Still, the shadows were virtually impenetrable, and at first I could see nothing in their depths.
Then something moved. The long, dark expanse seemed to writhe. To wriggle, as if the shadows cloaked some huge nest full of bodies crawling all over one another, vying for what little light reflected from the oddly colored sky.
“What is that?” I’d wandered several steps closer before I even realized I’d moved. Nash came with me, but Tod put a hand on my shoulder to hold me back.
“I think those are the fiends.”
Great. “Okay, maybe there’s a back door.” ’Cause we were not fighting our way through a mass of wriggling fiends. Whatever those were. “Let’s walk around,” Isuggested. And since neither of the guys had a better idea, we walked.
I couldn’t get over how normal things looked—so long as I stared at the ground. The parking lot was virtually identical to the one in front of our own Texas Stadium, potholes and all. There were faded, chipped lines of yellow and white paint on the asphalt, and even several dark streaks of burned rubber, which had crossed over with the entire lot.
The closer we got to the building, however, the more the small differences began to jump out at me. The first was the flags. On the human plane, the stadium was ringed with a series of blue-and-white flags showing a football player in his helmet, and the Texas Lone Star. But in the Netherworld, those flags were stained, streaked banners of gray, torn by some otherworldly wind. Several had been reduced to ribbons of colorless cloth, virtually shredded by time and neglect.
The murals, too, were gray and largely featureless, showing just a hint of a humanlike outline. Several of them seemed to have extra limbs. And I could swear one had two heads.
“This is weeeeird,” I sang beneath my breath, curling my fingers around Nash’s when his warm hand found mine. “Let’s just find a way in and ask the first person we see. Maybe Libby will be here….”
“She won’t help.” Tod veered slightly to the right, away from the main entrance, where those writhing figures were slowly coming into focus. “She’s already told us everything she can, and I doubt any other reaper will do more.
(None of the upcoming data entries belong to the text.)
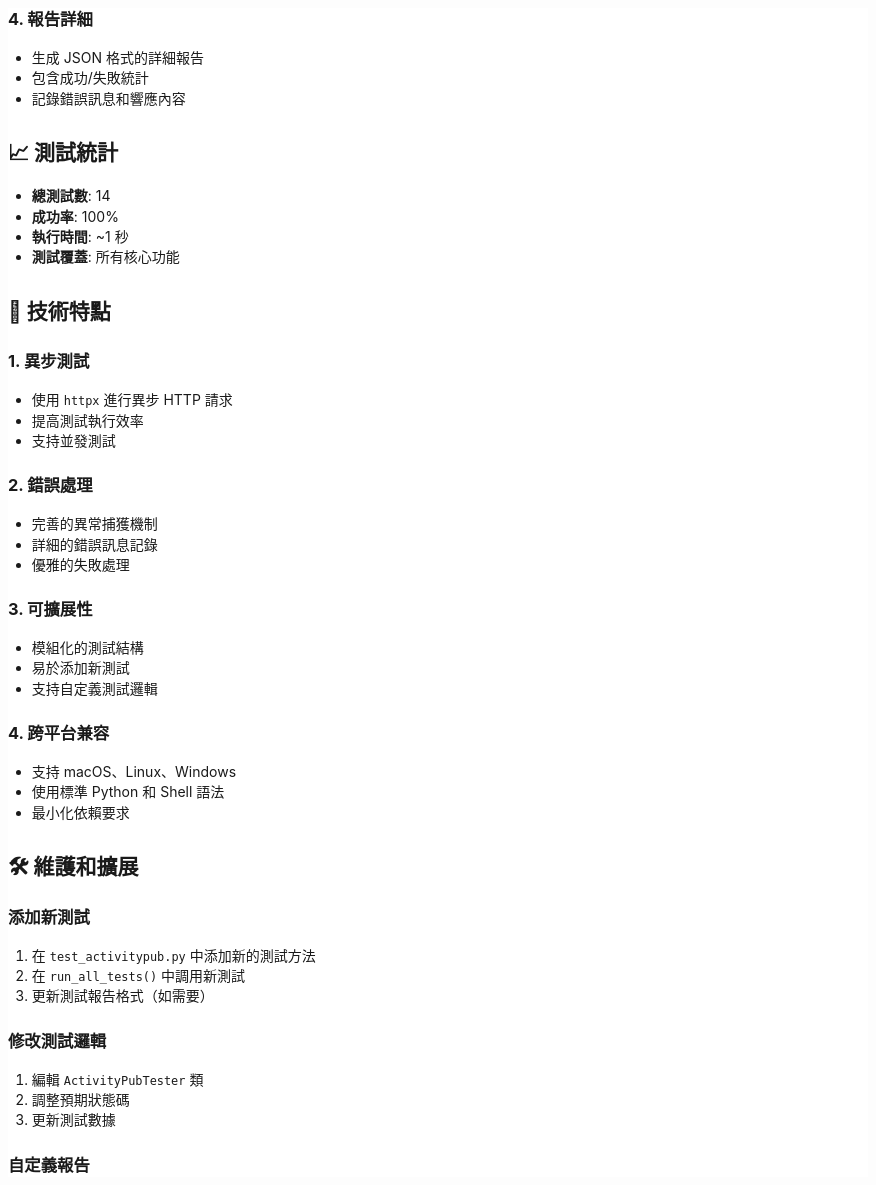 ### 4. **報告詳細**
- 生成 JSON 格式的詳細報告
- 包含成功/失敗統計
- 記錄錯誤訊息和響應內容

## 📈 測試統計

- **總測試數**: 14
- **成功率**: 100%
- **執行時間**: ~1 秒
- **測試覆蓋**: 所有核心功能

## 🔧 技術特點

### 1. **異步測試**
- 使用 `httpx` 進行異步 HTTP 請求
- 提高測試執行效率
- 支持並發測試

### 2. **錯誤處理**
- 完善的異常捕獲機制
- 詳細的錯誤訊息記錄
- 優雅的失敗處理

### 3. **可擴展性**
- 模組化的測試結構
- 易於添加新測試
- 支持自定義測試邏輯

### 4. **跨平台兼容**
- 支持 macOS、Linux、Windows
- 使用標準 Python 和 Shell 語法
- 最小化依賴要求

## 🛠️ 維護和擴展

### 添加新測試

1. 在 `test_activitypub.py` 中添加新的測試方法
2. 在 `run_all_tests()` 中調用新測試
3. 更新測試報告格式（如需要）

### 修改測試邏輯

1. 編輯 `ActivityPubTester` 類
2. 調整預期狀態碼
3. 更新測試數據

### 自定義報告
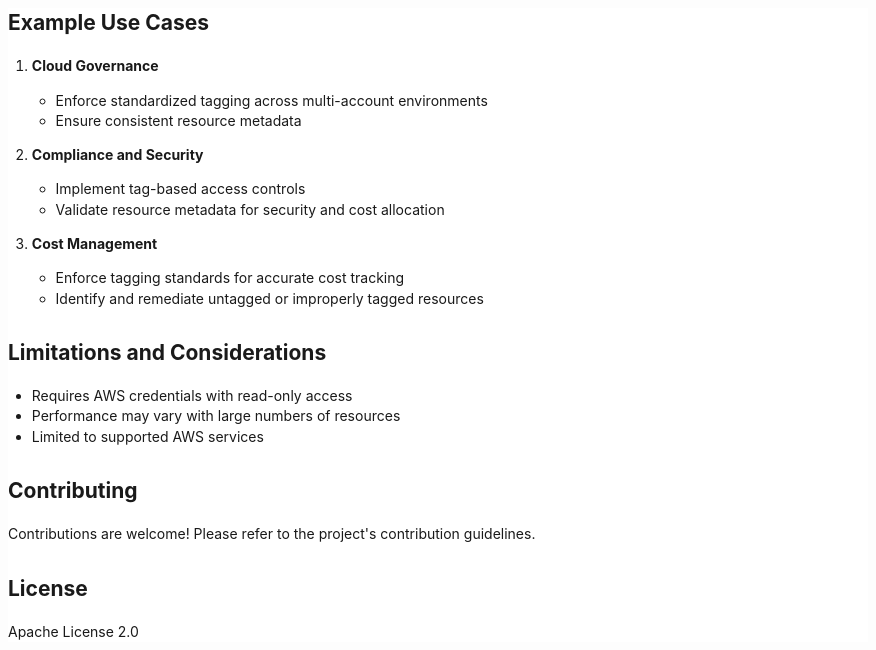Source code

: ## Example Use Cases

1. **Cloud Governance**

   - Enforce standardized tagging across multi-account environments
   - Ensure consistent resource metadata

2. **Compliance and Security**

   - Implement tag-based access controls
   - Validate resource metadata for security and cost allocation

3. **Cost Management**
   - Enforce tagging standards for accurate cost tracking
   - Identify and remediate untagged or improperly tagged resources

## Limitations and Considerations

- Requires AWS credentials with read-only access
- Performance may vary with large numbers of resources
- Limited to supported AWS services

## Contributing

Contributions are welcome! Please refer to the project's contribution guidelines.

## License

Apache License 2.0
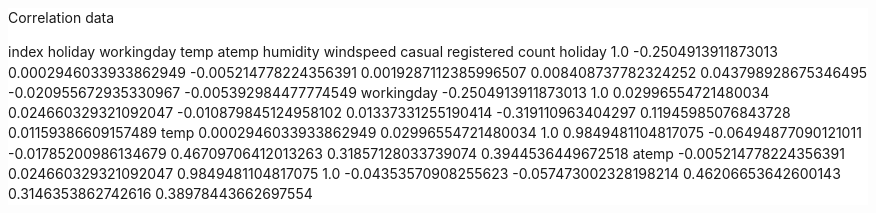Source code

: 
Correlation data





















index
holiday
workingday
temp
atemp
humidity
windspeed
casual
registered
count
holiday
1.0
-0.2504913911873013
0.0002946033933862949
-0.005214778224356391
0.0019287112385996507
0.008408737782324252
0.043798928675346495
-0.020955672935330967
-0.005392984477774549
workingday
-0.2504913911873013
1.0
0.02996554721480034
0.024660329321092047
-0.010879845124958102
0.01337331255190414
-0.319110963404297
0.11945985076843728
0.01159386609157489
temp
0.0002946033933862949
0.02996554721480034
1.0
0.9849481104817075
-0.06494877090121011
-0.01785200986134679
0.46709706412013263
0.31857128033739074
0.3944536449672518
atemp
-0.005214778224356391
0.024660329321092047
0.9849481104817075
1.0
-0.04353570908255623
-0.057473002328198214
0.46206653642600143
0.3146353862742616
0.38978443662697554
We’ll have to ask someone else.”
“What are those?” I asked, again squinting into the shadows beneath the awning. I could discern individual bodies now, and was surprised to realize that they were not serpentine in the least, in spite of the mental image their writhing had called up in my head.
They had heads—one apiece, fortunately—and the proper number of arms and legs. But that’s where the similarity to my species ended. These creatures were small—though I couldn’t judge how small from such a distance—and naked. Their skin was darker than mine and lighter than Libby’s, but I couldn’t tell how much of their coloring was due to the thick shadows they crawled through.
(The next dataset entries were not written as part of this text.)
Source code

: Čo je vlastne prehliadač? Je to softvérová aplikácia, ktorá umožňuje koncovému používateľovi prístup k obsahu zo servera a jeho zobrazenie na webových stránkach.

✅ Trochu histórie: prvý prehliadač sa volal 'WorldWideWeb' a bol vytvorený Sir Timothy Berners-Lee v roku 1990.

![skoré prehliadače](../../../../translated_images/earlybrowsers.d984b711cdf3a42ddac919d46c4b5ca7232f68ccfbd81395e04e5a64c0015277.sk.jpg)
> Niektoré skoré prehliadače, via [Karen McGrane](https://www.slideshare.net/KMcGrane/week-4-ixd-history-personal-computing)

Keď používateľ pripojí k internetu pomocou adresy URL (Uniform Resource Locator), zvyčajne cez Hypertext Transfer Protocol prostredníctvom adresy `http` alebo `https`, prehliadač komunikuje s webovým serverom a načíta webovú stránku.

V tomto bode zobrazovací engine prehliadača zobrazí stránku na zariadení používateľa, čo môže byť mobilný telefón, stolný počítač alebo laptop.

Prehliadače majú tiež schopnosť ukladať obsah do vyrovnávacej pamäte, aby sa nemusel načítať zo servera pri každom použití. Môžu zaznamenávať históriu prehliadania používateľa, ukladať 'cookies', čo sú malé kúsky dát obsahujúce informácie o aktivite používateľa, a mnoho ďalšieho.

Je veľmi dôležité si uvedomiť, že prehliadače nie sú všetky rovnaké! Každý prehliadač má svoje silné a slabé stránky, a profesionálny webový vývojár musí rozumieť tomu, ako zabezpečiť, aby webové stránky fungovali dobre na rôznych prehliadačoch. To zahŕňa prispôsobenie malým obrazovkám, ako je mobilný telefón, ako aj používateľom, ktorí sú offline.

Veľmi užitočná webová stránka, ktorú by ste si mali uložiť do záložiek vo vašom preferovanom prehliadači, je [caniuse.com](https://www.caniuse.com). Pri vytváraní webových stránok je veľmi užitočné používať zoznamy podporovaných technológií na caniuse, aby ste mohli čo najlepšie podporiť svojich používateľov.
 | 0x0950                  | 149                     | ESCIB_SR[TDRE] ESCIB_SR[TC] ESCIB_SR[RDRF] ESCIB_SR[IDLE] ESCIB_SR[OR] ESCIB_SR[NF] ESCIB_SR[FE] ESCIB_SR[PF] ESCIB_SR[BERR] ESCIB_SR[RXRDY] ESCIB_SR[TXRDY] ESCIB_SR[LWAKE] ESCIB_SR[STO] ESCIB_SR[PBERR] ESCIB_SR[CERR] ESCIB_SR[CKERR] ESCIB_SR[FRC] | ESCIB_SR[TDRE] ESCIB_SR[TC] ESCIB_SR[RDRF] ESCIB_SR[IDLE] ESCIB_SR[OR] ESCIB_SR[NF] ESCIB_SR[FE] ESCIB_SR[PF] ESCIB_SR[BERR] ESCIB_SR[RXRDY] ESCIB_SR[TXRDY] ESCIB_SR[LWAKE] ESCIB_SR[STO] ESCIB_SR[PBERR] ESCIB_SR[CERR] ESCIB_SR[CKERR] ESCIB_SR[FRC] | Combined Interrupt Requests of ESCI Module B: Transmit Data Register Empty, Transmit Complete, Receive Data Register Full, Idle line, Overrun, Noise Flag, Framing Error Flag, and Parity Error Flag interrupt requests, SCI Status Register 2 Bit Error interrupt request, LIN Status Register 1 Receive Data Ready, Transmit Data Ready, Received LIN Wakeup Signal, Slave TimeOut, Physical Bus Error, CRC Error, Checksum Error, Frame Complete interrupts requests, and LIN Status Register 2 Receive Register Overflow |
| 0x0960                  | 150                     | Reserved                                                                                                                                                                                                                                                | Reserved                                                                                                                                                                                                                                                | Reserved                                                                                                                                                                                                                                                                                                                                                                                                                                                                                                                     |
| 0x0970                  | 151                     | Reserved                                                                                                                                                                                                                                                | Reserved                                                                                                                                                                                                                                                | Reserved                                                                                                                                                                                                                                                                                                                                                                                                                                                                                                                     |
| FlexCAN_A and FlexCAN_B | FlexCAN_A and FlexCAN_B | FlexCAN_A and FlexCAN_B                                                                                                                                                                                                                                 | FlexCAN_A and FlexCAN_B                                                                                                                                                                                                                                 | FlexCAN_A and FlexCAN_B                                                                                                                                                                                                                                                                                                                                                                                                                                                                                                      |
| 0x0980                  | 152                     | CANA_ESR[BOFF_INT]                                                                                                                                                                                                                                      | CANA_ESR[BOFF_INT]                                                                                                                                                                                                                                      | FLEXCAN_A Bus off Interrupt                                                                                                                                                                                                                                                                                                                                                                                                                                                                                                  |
Oh, and they had tails. Long, thin hairless tails that coiled and uncoiled around legs and other appendages with such fluidity that they couldn’t possibly have contained rigid bones.
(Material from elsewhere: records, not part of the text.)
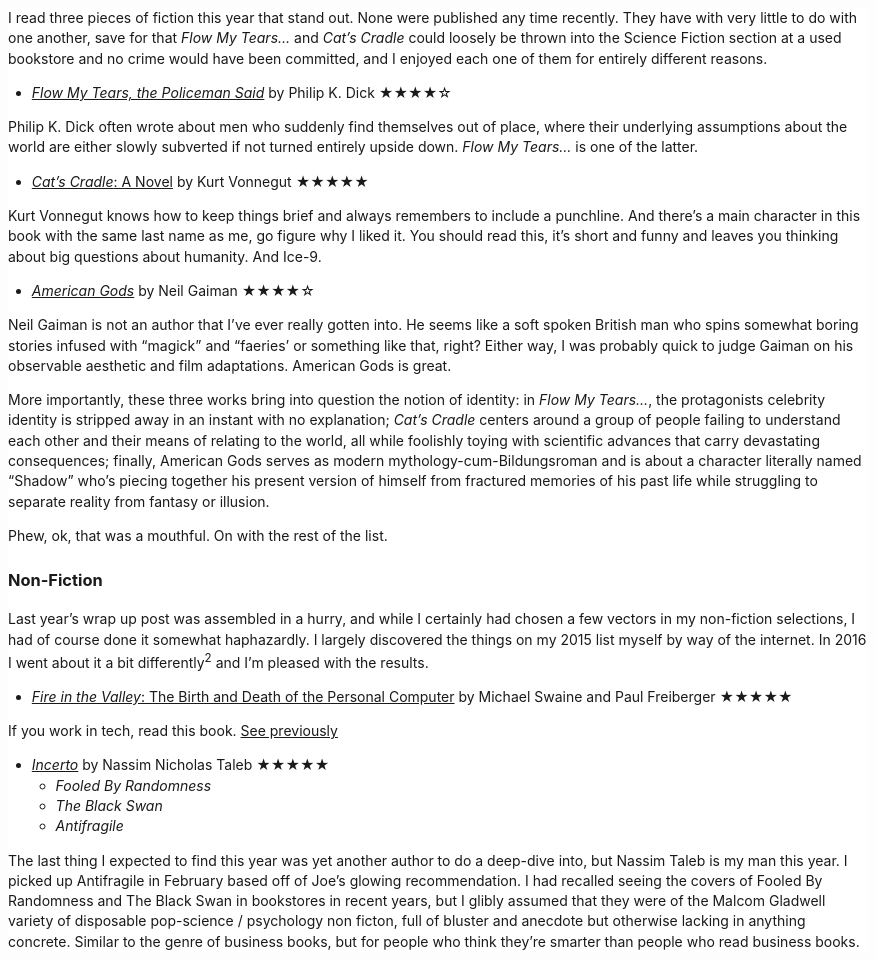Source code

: I read three pieces of fiction this year that stand out. None were published any time recently. They have with very little to do with one another, save for that _Flow My Tears…_ and _Cat’s Cradle_ could loosely be thrown into the Science Fiction section at a used bookstore and no crime would have been committed, and I enjoyed each one of them for entirely different reasons.

* [_Flow My Tears, the Policeman Said_][tears] by Philip K. Dick ★★★★☆

Philip K. Dick often wrote about  men who suddenly find themselves out of place, where their underlying assumptions about the world are either slowly subverted if not turned entirely upside down. _Flow My Tears…_ is one of the latter.

* [_Cat’s Cradle_: A Novel][cats] by Kurt Vonnegut ★★★★★

Kurt Vonnegut knows how to keep things brief and always remembers to include a punchline. And there’s a main character in this book with the same last name as me, go figure why I liked it. You should read this, it’s short and funny and leaves you thinking about big questions about humanity. And Ice-9.

* [_American Gods_][gods] by Neil Gaiman ★★★★☆

Neil Gaiman is not an author that I’ve ever really gotten into. He seems like a soft spoken British man who spins somewhat boring stories infused with “magick” and “faeries’ or something like that, right? Either way, I was probably quick to judge Gaiman on his observable aesthetic and film adaptations. American Gods is great.

More importantly, these three works bring into question the notion of identity: in _Flow My Tears…_, the protagonists celebrity identity is stripped away in an instant with no explanation; _Cat’s Cradle_ centers around a group of people failing to understand each other and their means of relating to the world, all while foolishly toying with scientific advances that carry devastating consequences; finally, American Gods serves as modern mythology-cum-Bildungsroman and is about a character literally named “Shadow” who’s piecing together his present version of himself from fractured memories of his past life while struggling to separate reality from fantasy or illusion.

Phew, ok, that was a mouthful. On with the rest of the list.

### Non-Fiction

Last year’s wrap up post was assembled in a hurry, and while I certainly had chosen a few vectors in my non-fiction selections, I had of course done it somewhat haphazardly. I largely discovered the things on my 2015 list myself by way of the internet. In 2016 I went about it a bit differently<sup>2</sup> and I’m pleased with the results.

* [_Fire in the Valley_: The Birth and Death of the Personal Computer][fire] by Michael Swaine and Paul Freiberger ★★★★★

If you work in tech, read this book. [See previously](2016-reading-list.html#fire-in-the-valley-details)

* [_Incerto_][incerto] by Nassim Nicholas Taleb ★★★★★
	* _Fooled By Randomness_
	* _The Black Swan_
	* _Antifragile_

The last thing I expected to find this year was yet another author to do a deep-dive into, but Nassim Taleb is my man this year. I picked up Antifragile in February based off of Joe’s glowing recommendation. I had recalled seeing the covers of Fooled By Randomness and The Black Swan in bookstores in recent years, but I glibly assumed that they were of the Malcom Gladwell variety of disposable pop-science / psychology non ficton, full of bluster and anecdote but otherwise lacking in anything concrete. Similar to the genre of business books, but for people who think they’re smarter than people who read business books.


[tears]: https://www.amazon.com/Flow-My-Tears-Policeman-Said/dp/0547572255/
[cats]: https://www.amazon.com/Cats-Cradle-Novel-Kurt-Vonnegut/dp/038533348X/
[gods]: https://www.amazon.com/American-Gods-Tenth-Anniversary-Novel/dp/0062472100/
[fire]: https://www.amazon.com/Fire-Valley-Birth-Personal-Computer/dp/1937785769/
[incerto]: https://www.amazon.com/Incerto-Fooled-Randomness-Procrustes-Antifragile/dp/0399590455/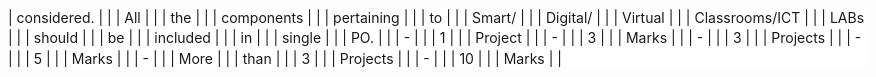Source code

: | considered.                              |        |
| All                                      |        |
| the                                      |        |
| components                               |        |
| pertaining                               |        |
| to                                       |        |
| Smart/                                   |        |
| Digital/                                 |        |
| Virtual                                  |        |
| Classrooms/ICT                           |        |
| LABs                                     |        |
| should                                   |        |
| be                                       |        |
| included                                 |        |
| in                                       |        |
| single                                   |        |
| PO.                                      |        |
| -                                        |        |
| 1                                        |        |
| Project                                  |        |
| -                                        |        |
| 3                                        |        |
| Marks                                    |        |
| -                                        |        |
| 3                                        |        |
| Projects                                 |        |
| -                                        |        |
| 5                                        |        |
| Marks                                    |        |
| -                                        |        |
| More                                     |        |
| than                                     |        |
| 3                                        |        |
| Projects                                 |        |
| -                                        |        |
| 10                                       |        |
| Marks                                    |        |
And their tails weren’t the only hairless parts. These little creatures were completely bald, and some part of me wondered if they wallowed all over one another just to stay warm. Some sort of group defense against the cold?
“Those are the fiends,” Tod said softly, and for the first time, I realized he was acting weird. Speaking softly. Walking with us, rather than blinking to the other side of the stadium to scan for other entrances. Did his reaper abilities not function in the Netherworld?